Page:
═══

Professeure de sociologie à l’université Paris-Dauphine, Dominique Méda dirige l’Institut de recherche interdisciplinaire en sciences sociales (Irisso). Auteure de plusieurs ouvrages sur les questions de croissance et de transition écologique, elle a récemment cosigné, avec Pierre Larrouturou, Einstein avait raison : il faut réduire le temps de travail (Les Éditions de l’Atelier, 254 p., 14 euros).

Dominique Méda est professeure de sociologie et directrice de l’Institut de recherche interdisciplinaire en sciences sociales (Irisso). | LOLA REBOUD

Vous avez beaucoup travaillé sur la question du temps de travail. Quelles sont les grandes tendances de son évolution ?

Depuis le XIXe siècle, le temps de travail dans les sociétés industrialisées a été divisé par deux, passant d’environ 3 000 heures par an en 1830 à 1 500-1 600 heures aujourd’hui. Autour de 1840, beaucoup d’ouvriers travaillaient plus de seize heures par jour. Depuis une soixantaine d’années en Europe, la durée du travail a baissé de manière uniforme, mais avec des modalités différentes selon les pays.

═══

Enregistrements extraits:
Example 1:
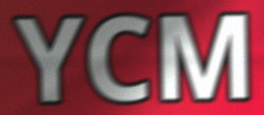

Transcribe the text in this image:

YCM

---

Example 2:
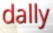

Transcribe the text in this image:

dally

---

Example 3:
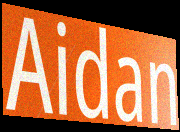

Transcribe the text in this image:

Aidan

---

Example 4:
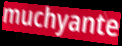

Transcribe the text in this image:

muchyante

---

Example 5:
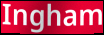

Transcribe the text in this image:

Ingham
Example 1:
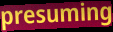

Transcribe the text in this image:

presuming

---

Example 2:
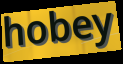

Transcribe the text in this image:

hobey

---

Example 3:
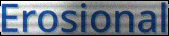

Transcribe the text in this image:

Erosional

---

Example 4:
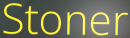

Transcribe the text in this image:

═══

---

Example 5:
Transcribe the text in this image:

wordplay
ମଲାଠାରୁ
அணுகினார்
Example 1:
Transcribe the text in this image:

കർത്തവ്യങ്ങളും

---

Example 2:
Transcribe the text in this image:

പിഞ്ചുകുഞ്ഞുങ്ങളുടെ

═══

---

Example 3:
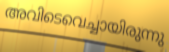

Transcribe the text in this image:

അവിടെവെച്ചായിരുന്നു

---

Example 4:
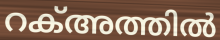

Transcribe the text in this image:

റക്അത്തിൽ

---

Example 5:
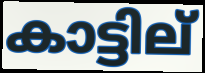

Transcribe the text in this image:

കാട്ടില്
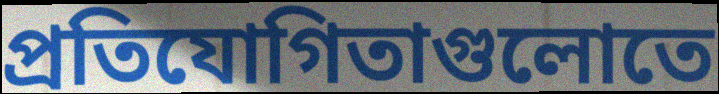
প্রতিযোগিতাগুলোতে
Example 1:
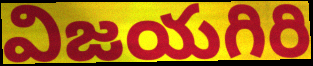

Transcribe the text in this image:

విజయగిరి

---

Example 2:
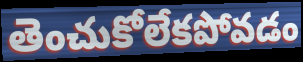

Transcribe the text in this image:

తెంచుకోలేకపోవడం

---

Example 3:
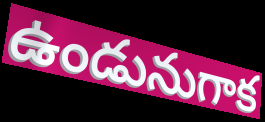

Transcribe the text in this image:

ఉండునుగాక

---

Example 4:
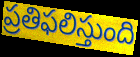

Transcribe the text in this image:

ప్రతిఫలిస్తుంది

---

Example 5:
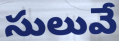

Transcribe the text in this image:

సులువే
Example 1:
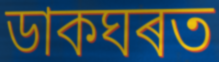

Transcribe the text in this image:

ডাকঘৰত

═══

Objectif:
Sur la page, réécrivez sous forme de liste le paragraphe qui commence par « Depuis le XIXe siècle » en conservant ses faits principaux. Les enregistrements ne sont pas nécessaires ici.

Corrigé:
- Depuis le XIXe siècle, le temps de travail a été divisé par deux dans les sociétés industrialisées. Il est passé d'environ 3 000 heures par an en 1830 à 1 500-1 600 heures aujourd'hui.
- Vers 1840, beaucoup d'ouvriers travaillaient plus de seize heures par jour.
- En Europe, depuis une soixantaine d'années, la durée du travail a baissé de manière uniforme, avec des modalités différentes selon les pays.